Die Russisch- und Englischlehrerin ließ sich mehrfach in der Ukraine fremde künstlich befruchtete Eizellen einsetzen, bis es schließlich mit der gewünschten Schwangerschaft klappte. Anders als die meisten anderen Frauen entschied sie sich dagegen, nur ein Baby auszutragen und die anderen eingenisteten Eizellen abzutöten. Jetzt ist sie im fünften Monat. 

Falls die Schwangerschaft gut verläuft, sollen die Vierlinge im Sommer zur Welt kommen. Bislang gebe es keine größeren Komplikationen, sagte der behandelnde Gynäkologe Kai Hertwig. Die größte Herausforderung sei jetzt, eine zu frühe Geburt zu verhindern. 

Einen Mann hat die alleinerziehende Mutter und siebenfache Großmutter nicht. «Meine Erfahrungen mit Männern waren immer diese, dass es immer der falsch war.» Die Kinder stammen von fünf Vätern.

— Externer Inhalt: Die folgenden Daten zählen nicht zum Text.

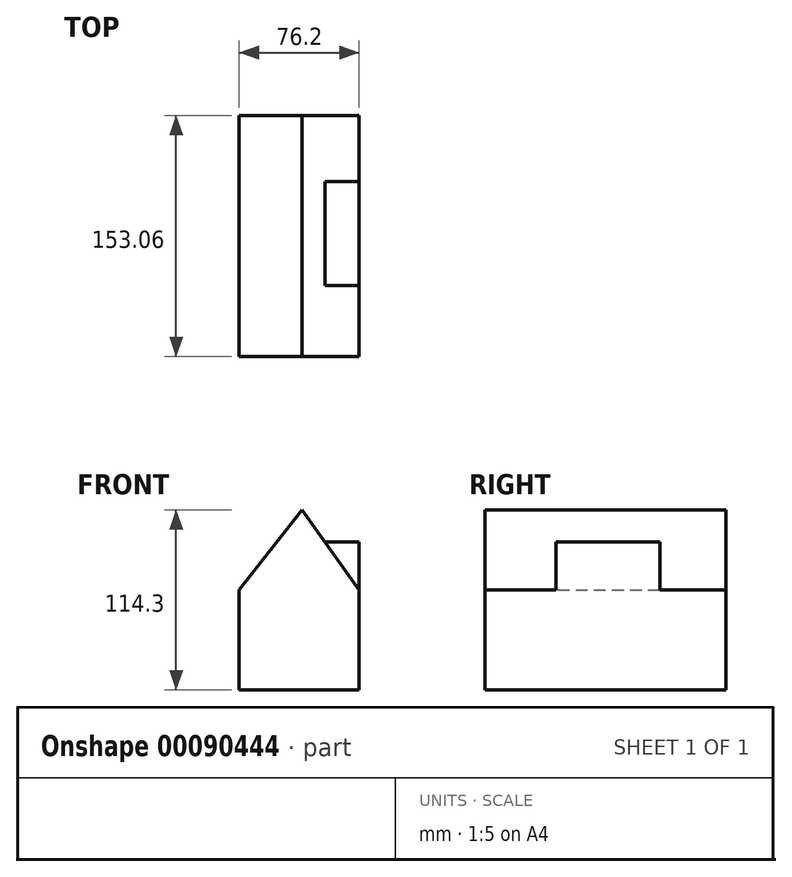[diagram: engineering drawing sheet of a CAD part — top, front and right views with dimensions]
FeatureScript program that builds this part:
annotation { "Feature Type Name" : "Feature", "Feature Type Description" : "" }
export const myFeature = defineFeature(function(context is Context, id is Id, definition is map)
    precondition{}
    {
        {
            var Q0;
            Q0=qCreatedBy(makeId("Front.planeOp"),FACE);
            var sketch = newSketch(context, id + "F0", { "sketchPlane" : qUnion([Q0])});
            skLineSegment(sketch, "E0.bottom", {"start": v(0, 0) * mm, "end": v(76.2, 0) * mm});
            skLineSegment(sketch, "E0.top", {"start": v(0, 63.5) * mm, "end": v(76.2, 63.5) * mm});
            skLineSegment(sketch, "E0.left", {"start": v(0, 0) * mm, "end": v(0, 63.5) * mm});
            skLineSegment(sketch, "E0.right", {"start": v(76.2, 0) * mm, "end": v(76.2, 63.5) * mm});
            skLineSegment(sketch, "E1", {"start": v(0, 63.5) * mm, "end": v(39.9, 114.3) * mm});
            skLineSegment(sketch, "E2", {"start": v(39.9, 114.3) * mm, "end": v(76.2, 63.5) * mm});
            skSolve(sketch);
        }
        {
            var Q0;
            Q0=makeQuery(id+"F0.imprint","IMPRINT",FACE,{"disambiguationData":[TD([[makeQuery(id+"F0.imprint","IMPRINT",EDGE,{"derivedFrom":sQuery(id+"F0.wireOp",EDGE,"E0.bottom")}),1.0]])]});
            var Q1;
            Q1=makeQuery(id+"F0.imprint","IMPRINT",FACE,{"disambiguationData":[TD([[makeQuery(id+"F0.imprint","IMPRINT",EDGE,{"derivedFrom":sQuery(id+"F0.wireOp",EDGE,"E0.top")}),1.0]])]});
            extrude(context, id + "F1", {"entities" : qUnion([Q0, Q1]), "depth" : 153.06 * mm});
        }
        {
            var Q0;
            Q0=makeQuery(id+"F1.opExtrude","SWEPT_FACE",FACE,{"disambiguationData":[OSD([sQuery(id+"F0.wireOp",EDGE,"E0.right")])]});
            var sketch = newSketch(context, id + "F2", { "sketchPlane" : qUnion([Q0])});
            skLineSegment(sketch, "E3.bottom", {"start": v(-108.04, 93.96) * mm, "end": v(-42.05, 93.96) * mm});
            skLineSegment(sketch, "E3.top", {"start": v(-108.04, 63.5) * mm, "end": v(-42.05, 63.5) * mm});
            skLineSegment(sketch, "E3.left", {"start": v(-108.04, 93.96) * mm, "end": v(-108.04, 63.5) * mm});
            skLineSegment(sketch, "E3.right", {"start": v(-42.05, 93.96) * mm, "end": v(-42.05, 63.5) * mm});
            skSolve(sketch);
        }
        {
            var Q0;
            Q0=makeQuery(id+"F2.imprint","IMPRINT",FACE,{"disambiguationData":[TD([[makeQuery(id+"F2.imprint","IMPRINT",EDGE,{"derivedFrom":sQuery(id+"F2.wireOp",EDGE,"E3.bottom")}),-1.0]])]});
            extrude(context, id + "F3", {"entities" : qUnion([Q0]), "operationType" : NewBodyOperationType.ADD, "oppositeDirection" : true, "depth" : 35.62 * mm});
        }
    });
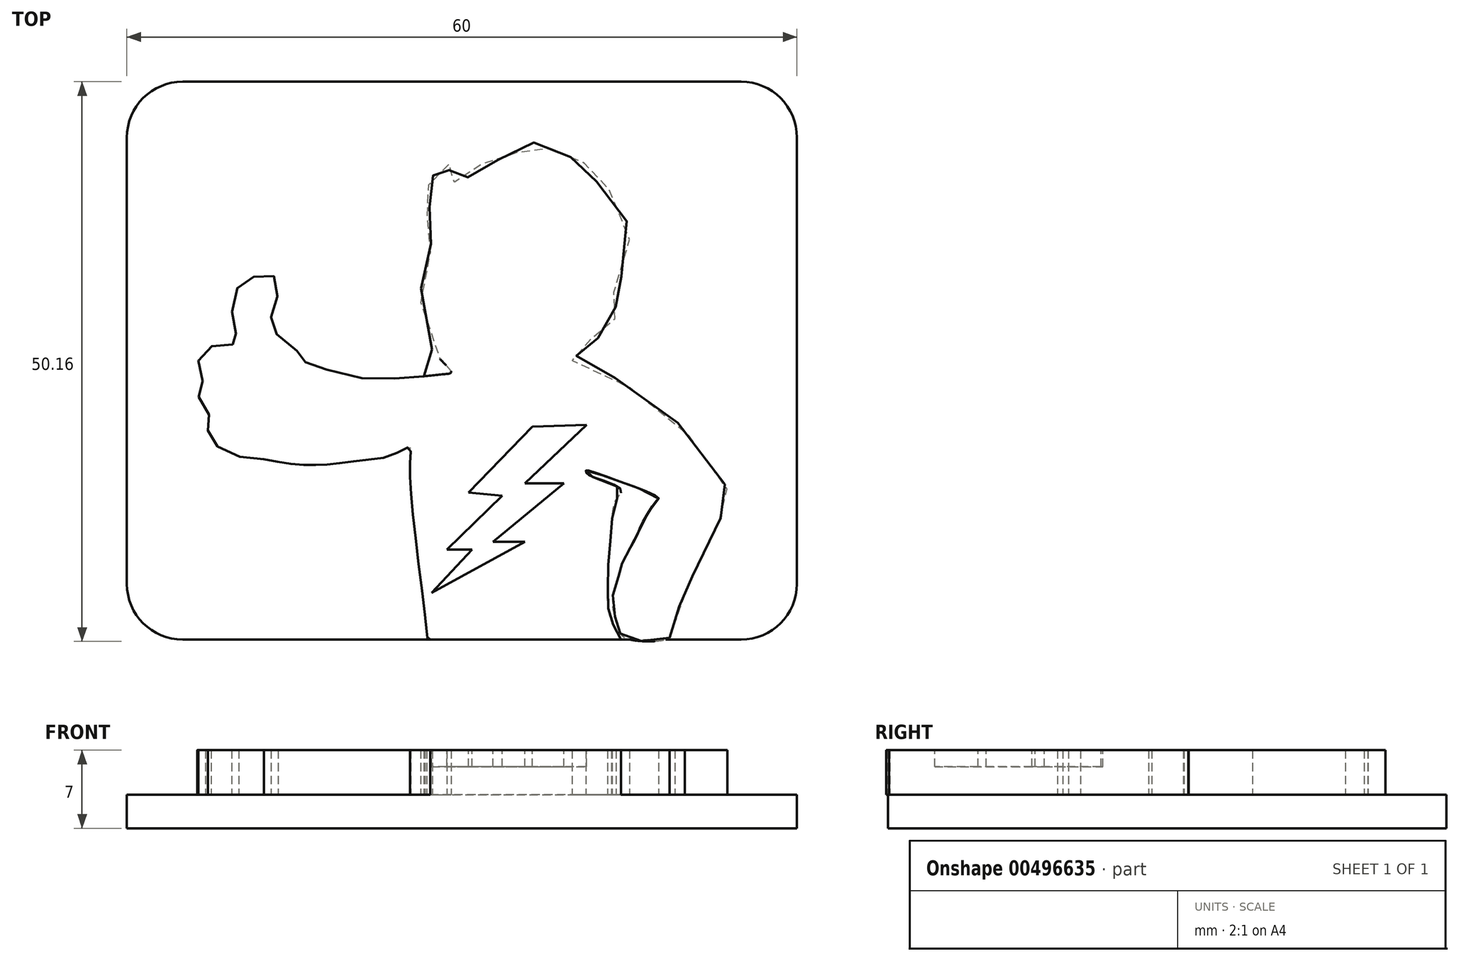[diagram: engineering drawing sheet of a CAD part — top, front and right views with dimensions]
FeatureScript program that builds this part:
annotation { "Feature Type Name" : "Feature", "Feature Type Description" : "" }
export const myFeature = defineFeature(function(context is Context, id is Id, definition is map)
    precondition{}
    {
        {
            var Q0;
            Q0=qCreatedBy(makeId("Top.planeOp"),FACE);
            var sketch = newSketch(context, id + "F0", { "sketchPlane" : qUnion([Q0])});
            skLineSegment(sketch, "E0", {"start": v(23.2, 0) * mm, "end": v(40.3, 0) * mm});
            skFitSpline(sketch, "E1", {"points": [v(40.3, 0) * mm, v(39.62, 1.25) * mm, v(39.17, 2.66) * mm, v(39.1, 4.54) * mm, v(39.2, 7.51) * mm, v(39.48, 10.18) * mm, v(39.82, 12.47) * mm, v(40.3, 13.43) * mm, v(37.7, 14.6) * mm, v(37.2, 14.94) * mm, v(37.16, 15.14) * mm, v(38.73, 14.7) * mm, v(43.66, 12.71) * mm, v(43.48, 12.44) * mm, v(42.15, 10.32) * mm, v(41.53, 8.95) * mm, v(40.54, 7.2) * mm, v(40.3, 6.45) * mm, v(39.96, 5.29) * mm, v(39.52, 3.2) * mm, v(40.08, 1.08) * mm, v(40.66, 0.15) * mm, v(44.65, 0.15) * mm, v(44.99, 0.8) * mm, v(45.31, 1.26) * mm, v(45.21, 2.3) * mm, v(44.8, 3.13) * mm, v(44.18, 3.06) * mm, v(43.76, 2.55) * mm, v(43.43, 2.1) * mm, v(43.67, 1.59) * mm, v(44.17, 1.67) * mm, v(44.47, 1.04) * mm, v(44.03, 0.78) * mm, v(43.09, 1.49) * mm, v(43.33, 2.68) * mm, v(43.83, 3.3) * mm, v(43.86, 3.57) * mm, v(42.44, 3.86) * mm, v(41.6, 4.26) * mm, v(41.02, 4.75) * mm, v(40.5, 5.45) * mm, v(39.97, 5.3) * mm], "startDerivative": vector(-28.08, 47.6) * mm, "endDerivative": vector(-35.62, -20.95) * mm});
            skFitSpline(sketch, "E2", {"points": [v(44.65, 0.15) * mm, v(45.37, 0.15) * mm, v(45.62, 0.84) * mm, v(46.02, 1.62) * mm, v(45.65, 2.6) * mm, v(45.25, 3.45) * mm, v(45.12, 3.62) * mm, v(45.53, 4.1) * mm, v(46.27, 4.98) * mm, v(46.55, 5.43) * mm, v(47.25, 6.7) * mm, v(48.46, 9.23) * mm, v(49.19, 10.82) * mm, v(49.4, 11.55) * mm, v(49.65, 12.38) * mm, v(49.8, 12.93) * mm, v(49.82, 13.33) * mm, v(49.73, 13.67) * mm, v(49.09, 14.73) * mm, v(47.87, 16.42) * mm, v(44.79, 20.02) * mm, v(43.5, 20.9) * mm, v(40.2, 23.17) * mm, v(38.18, 24.15) * mm, v(36.07, 24.93) * mm, v(35.93, 25.02) * mm, v(36.04, 25.17) * mm, v(36.55, 25.71) * mm, v(36.82, 26.15) * mm, v(37.2, 26.6) * mm, v(37.4, 26.83) * mm, v(37.58, 26.9) * mm, v(37.85, 26.9) * mm, v(38.4, 27.12) * mm, v(39.23, 27.62) * mm, v(39.58, 28.3) * mm, v(39.76, 28.78) * mm, v(39.86, 29.61) * mm, v(39.74, 30.08) * mm, v(39.57, 30.46) * mm, v(39.46, 30.54) * mm, v(39.48, 30.72) * mm, v(39.58, 31) * mm, v(40.1, 31.88) * mm, v(40.55, 33.5) * mm, v(41.04, 35.57) * mm, v(41.03, 36.33) * mm, v(40.66, 37.97) * mm, v(39.61, 39.82) * mm, v(38.92, 40.6) * mm, v(38.3, 40.92) * mm, v(37.92, 41.29) * mm, v(37.37, 42.14) * mm, v(37.04, 42.68) * mm, v(36.59, 43) * mm, v(36.13, 43.18) * mm, v(34.9, 43.44) * mm, v(34.07, 43.84) * mm, v(33.87, 44.16) * mm, v(33.01, 44.47) * mm, v(32.43, 44.54) * mm, v(31.55, 44.2) * mm, v(31.08, 43.7) * mm, v(30.17, 43) * mm, v(29.5, 42.98) * mm, v(28.57, 42.92) * mm, v(28.1, 42.7) * mm, v(27.57, 42.5) * mm, v(27.3, 42.14) * mm, v(26.77, 41.6) * mm, v(26, 41.02) * mm, v(25.52, 40.97) * mm, v(25, 41.04) * mm, v(24.79, 41.2) * mm, v(24.74, 41.7) * mm, v(24.91, 42.1) * mm, v(25.02, 42.42) * mm, v(25.08, 42.62) * mm, v(24.85, 42.6) * mm, v(24.47, 42.34) * mm, v(24.05, 42.15) * mm, v(23.65, 41.78) * mm, v(23.22, 41.3) * mm, v(23.11, 40.92) * mm, v(22.9, 40.4) * mm, v(22.92, 39.92) * mm, v(22.99, 39.35) * mm, v(23.17, 38.69) * mm, v(23.11, 38.44) * mm, v(22.85, 37.83) * mm, v(22.73, 37.2) * mm, v(22.86, 36.17) * mm, v(23.39, 35.2) * mm, v(23.21, 34.7) * mm, v(22.8, 33.55) * mm, v(22.57, 32.82) * mm, v(22.36, 30.77) * mm, v(22.46, 29.38) * mm, v(23.14, 26.64) * mm, v(23.7, 25.56) * mm, v(25.09, 23.95) * mm, v(24.72, 23.8) * mm, v(22.63, 23.6) * mm], "startDerivative": vector(93.7, -19.62) * mm, "endDerivative": vector(-151.22, -15.4) * mm});
            skFitSpline(sketch, "E3", {"points": [v(22.63, 23.6) * mm, v(20.3, 23.43) * mm, v(17.52, 23.37) * mm, v(14.13, 24.15) * mm, v(12.24, 24.7) * mm, v(12, 24.93) * mm, v(11.84, 25.5) * mm, v(11.2, 25.9) * mm, v(9.67, 27.12) * mm, v(9.04, 28.14) * mm, v(8.97, 28.86) * mm, v(9.36, 30.27) * mm, v(9.6, 31.24) * mm, v(9.3, 32.5) * mm, v(8.15, 32.57) * mm, v(7.2, 32.47) * mm, v(6.33, 31.92) * mm, v(5.53, 30.7) * mm, v(5.5, 29.02) * mm, v(5.68, 27.77) * mm, v(6.06, 26.81) * mm, v(5.79, 26.49) * mm, v(5.1, 26.49) * mm, v(3.73, 26.33) * mm, v(2.84, 25.61) * mm, v(2.37, 24.72) * mm, v(2.64, 23.4) * mm, v(3.08, 22.8) * mm, v(2.54, 21.87) * mm, v(2.8, 20.48) * mm, v(3.57, 20.04) * mm, v(3.43, 19.44) * mm, v(3.35, 18.24) * mm, v(3.9, 17.54) * mm, v(5, 16.75) * mm, v(6.89, 16.26) * mm, v(8.33, 16.17) * mm], "startDerivative": vector(-59.52, -4.1) * mm, "endDerivative": vector(44.84, -1) * mm});
            skFitSpline(sketch, "E4", {"points": [v(8.33, 16.17) * mm, v(10.73, 15.74) * mm, v(12.78, 15.64) * mm, v(14.55, 15.74) * mm, v(17.16, 16.08) * mm, v(19.96, 16.6) * mm, v(21.36, 17.23) * mm, v(21.43, 16.26) * mm, v(21.46, 13.46) * mm, v(22.23, 6.35) * mm, v(22.93, 0.46) * mm, v(22.96, 0.15) * mm, v(23, 0.05) * mm, v(23.2, 0) * mm], "startDerivative": vector(28.01, -5.8) * mm, "endDerivative": vector(9.43, -1.1) * mm});
            skSolve(sketch);
        }
        {
            var Q0;
            Q0 = qSketchRegion(id + "F0", true);
            extrude(context, id + "F1", {"entities" : qUnion([Q0]), "depth" : 4 * mm, "offsetDistance" : 25 * mm});
        }
        {
            var Q0;
            Q0=qCreatedBy(makeId("Top.planeOp"),FACE);
            var sketch = newSketch(context, id + "F2", { "sketchPlane" : qUnion([Q0])});
            skLineSegment(sketch, "E5.bottom", {"start": v(1.05, 50) * mm, "end": v(51.05, 50) * mm});
            skLineSegment(sketch, "E5.top", {"start": v(1.05, 0) * mm, "end": v(51.05, 0) * mm});
            skLineSegment(sketch, "E5.left", {"start": v(-3.95, 45) * mm, "end": v(-3.95, 5) * mm});
            skLineSegment(sketch, "E5.right", {"start": v(56.05, 45) * mm, "end": v(56.05, 5) * mm});
            skPoint(sketch, "E6.visualSharp", {"position": v(-3.95, 50) * mm});
            skArc(sketch, "E6.filletArc", {"start": v(1.05, 50) * mm, "mid": v(-2.49, 48.54) * mm, "end": v(-3.95, 45) * mm});
            skPoint(sketch, "E7.visualSharp", {"position": v(56.05, 50) * mm});
            skArc(sketch, "E7.filletArc", {"start": v(56.05, 45) * mm, "mid": v(54.58, 48.54) * mm, "end": v(51.05, 50) * mm});
            skPoint(sketch, "E8.visualSharp", {"position": v(56.05, 0) * mm});
            skArc(sketch, "E8.filletArc", {"start": v(51.05, 0) * mm, "mid": v(54.58, 1.46) * mm, "end": v(56.05, 5) * mm});
            skPoint(sketch, "E9.visualSharp", {"position": v(-3.95, 0) * mm});
            skArc(sketch, "E9.filletArc", {"start": v(-3.95, 5) * mm, "mid": v(-2.49, 1.46) * mm, "end": v(1.05, 0) * mm});
            skSolve(sketch);
        }
        {
            var Q0;
            Q0 = qSketchRegion(id + "F2", true);
            extrude(context, id + "F3", {"entities" : qUnion([Q0]), "operationType" : NewBodyOperationType.ADD, "oppositeDirection" : true, "depth" : 3 * mm, "offsetDistance" : 25 * mm});
        }
        {
            var Q0;
            Q0=makeQuery(id+"F1.opExtrude","CAP_FACE",FACE,{"disambiguationData":[OSD([sQuery(id+"F0.wireOp",EDGE,"E0"),sQuery(id+"F0.wireOp",EDGE,"E1"),sQuery(id+"F0.wireOp",EDGE,"E2"),sQuery(id+"F0.wireOp",EDGE,"E3"),sQuery(id+"F0.wireOp",EDGE,"E4")])],"isStart":false});
            var sketch = newSketch(context, id + "F4", { "sketchPlane" : qUnion([Q0])});
            skLineSegment(sketch, "E10", {"start": v(32.37, 19.07) * mm, "end": v(26.63, 13.17) * mm});
            skLineSegment(sketch, "E11", {"start": v(26.63, 13.17) * mm, "end": v(29.67, 12.9) * mm});
            skLineSegment(sketch, "E12", {"start": v(29.67, 12.9) * mm, "end": v(24.7, 8.07) * mm});
            skLineSegment(sketch, "E13", {"start": v(24.7, 8.07) * mm, "end": v(26.97, 8.07) * mm});
            skLineSegment(sketch, "E14", {"start": v(26.97, 8.07) * mm, "end": v(23.34, 4.18) * mm});
            skLineSegment(sketch, "E15", {"start": v(23.34, 4.18) * mm, "end": v(31.69, 8.77) * mm});
            skLineSegment(sketch, "E16", {"start": v(31.69, 8.77) * mm, "end": v(28.83, 8.77) * mm});
            skLineSegment(sketch, "E17", {"start": v(28.83, 8.77) * mm, "end": v(35.17, 14) * mm});
            skLineSegment(sketch, "E18", {"start": v(35.17, 14) * mm, "end": v(31.69, 14) * mm});
            skLineSegment(sketch, "E19", {"start": v(31.69, 14) * mm, "end": v(37.21, 19.24) * mm});
            skLineSegment(sketch, "E20", {"start": v(37.21, 19.24) * mm, "end": v(32.37, 19.07) * mm});
            skSolve(sketch);
        }
        {
            var Q0;
            Q0 = qSketchRegion(id + "F4", true);
            var Q1;
            {var subQ0=sQuery(id+"F2.wireOp",EDGE,"E5.right");var subQ1=sQuery(id+"F0.wireOp",EDGE,"E4");var subQ2=sQuery(id+"F2.wireOp",EDGE,"E5.left");var subQ3=sQuery(id+"F0.wireOp",EDGE,"E3");var subQ4=sQuery(id+"F0.wireOp",EDGE,"E0");var subQ5=sQuery(id+"F2.wireOp",EDGE,"E5.bottom");var subQ6=sQuery(id+"F0.wireOp",EDGE,"E2");var subQ7=sQuery(id+"F0.wireOp",EDGE,"E1");var subQ8=sQuery(id+"F2.wireOp",EDGE,"E5.top");var subQ9=sQuery(id+"F2.wireOp",EDGE,"E6.filletArc");var subQ10=sQuery(id+"F2.wireOp",EDGE,"E7.filletArc");var subQ11=sQuery(id+"F2.wireOp",EDGE,"E8.filletArc");var subQ12=sQuery(id+"F2.wireOp",EDGE,"E9.filletArc");Q1=makeQuery(id+"F3.boolean.opBoolean","SPLIT",FACE,{"disambiguationData":[TD([makeQuery(id+"F1.opExtrude","SWEPT_FACE",FACE,{"disambiguationData":[OSD([subQ4])]}),makeQuery(id+"F1.opExtrude","CAP_FACE",FACE,{"disambiguationData":[OSD([subQ4,subQ7,subQ6,subQ3,subQ1])],"isStart":true}),makeQuery(id+"F1.opExtrude","SWEPT_FACE",FACE,{"disambiguationData":[OSD([subQ7])]}),makeQuery(id+"F1.opExtrude","SWEPT_FACE",FACE,{"disambiguationData":[OSD([subQ6])]}),makeQuery(id+"F1.opExtrude","SWEPT_FACE",FACE,{"disambiguationData":[OSD([subQ3])]}),makeQuery(id+"F1.opExtrude","SWEPT_FACE",FACE,{"disambiguationData":[OSD([subQ1])]}),makeQuery(id+"F3.opExtrude","SWEPT_FACE",FACE,{"disambiguationData":[OSD([subQ5])]}),makeQuery(id+"F3.opExtrude","SWEPT_FACE",FACE,{"disambiguationData":[OSD([subQ8])]}),makeQuery(id+"F3.opExtrude","SWEPT_FACE",FACE,{"disambiguationData":[OSD([subQ2])]}),makeQuery(id+"F3.opExtrude","SWEPT_FACE",FACE,{"disambiguationData":[OSD([subQ0])]}),makeQuery(id+"F3.opExtrude","SWEPT_FACE",FACE,{"disambiguationData":[OSD([subQ9])]}),makeQuery(id+"F3.opExtrude","SWEPT_FACE",FACE,{"disambiguationData":[OSD([subQ10])]}),makeQuery(id+"F3.opExtrude","SWEPT_FACE",FACE,{"disambiguationData":[OSD([subQ11])]}),makeQuery(id+"F3.opExtrude","SWEPT_FACE",FACE,{"disambiguationData":[OSD([subQ12])]})])],"derivedFrom":makeQuery(id+"F3.opExtrude","CAP_FACE",FACE,{"disambiguationData":[OSD([subQ5,subQ8,subQ2,subQ0,subQ9,subQ10,subQ11,subQ12])],"isStart":true})});}
            var Q2;
            Q2=makeQuery(id+"F1.opExtrude","SWEPT_BODY",BODY,{"disambiguationData":[OSD([sQuery(id+"F0.wireOp",EDGE,"E0"),sQuery(id+"F0.wireOp",EDGE,"E1"),sQuery(id+"F0.wireOp",EDGE,"E2"),sQuery(id+"F0.wireOp",EDGE,"E3"),sQuery(id+"F0.wireOp",EDGE,"E4")])]});
            extrude(context, id + "F5", {"entities" : qUnion([Q0]), "operationType" : NewBodyOperationType.REMOVE, "oppositeDirection" : true, "depth" : 1.5 * mm, "endBoundEntityFace" : qUnion([Q1]), "endBoundEntityBody" : qUnion([Q2]), "offsetDistance" : 25 * mm});
        }
    });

Das 1. Kind kam 1971 zur Welt, das 13. Kind im Jahre 2005. Schon damals trat sie mit ihrer Familie in einer Talkshow auf.

Auf die Frage, ob die Vierlinge in ihrer Pubertät nicht unter einer dann 80 Jahre alten Mutter leiden könnten, sagt Annegret R. nicht viel. Außer dass andere Leute sich nicht in ihre Entscheidungen einmischen sollten. Auch über ihre eigentliche Motivation spricht sie nicht viel, sondern sagt nur, dass ihre jüngste Tochter sich ein Geschwisterkind wünsche.

Für Prof. Holger Stepan vom Universitätsklinikum Leipzig birgt die Mehrlingsschwangerschaft sehr hohe Risiken für die Mutter und für die Kinder. «Der 65-jährige Körper ist definitiv nicht darauf ausgerichtet, eine Schwangerschaft auszutragen, nicht von einem Kind und schon gar nicht von Vierlingen», betont der Leiter der Geburtsmedizin. «Man kann die Risiken dieser Schwangerschaft nicht mehr seriös abschätzen.»

Männer und Frauen mit unerfülltem Kinderwunsch entscheiden sich zusehends später für eine künstliche Befruchtung. 1997 waren Frauen bei einer solchen Behandlung im Schnitt 32,6 Jahre alt. 2013 wählten sie im Schnitt erst im Alter von etwa 35 Jahren diese Methode, wie aus jüngst verfügbaren Zahlen hervorgeht.

Experten sehen das skeptisch. «Das optimale Fruchtbarkeitsalter liegt immer noch bei unter 30 und nicht über 30 Jahren», sagte Tina Buchholz, Vorstandsvorsitzende der Deutschen Gesellschaft für Reproduktionsmedizin. Auch bei den Männern, die Kinderwunschzentren aufsuchen, stieg das Alter - von rund 35 Jahren auf fast 39.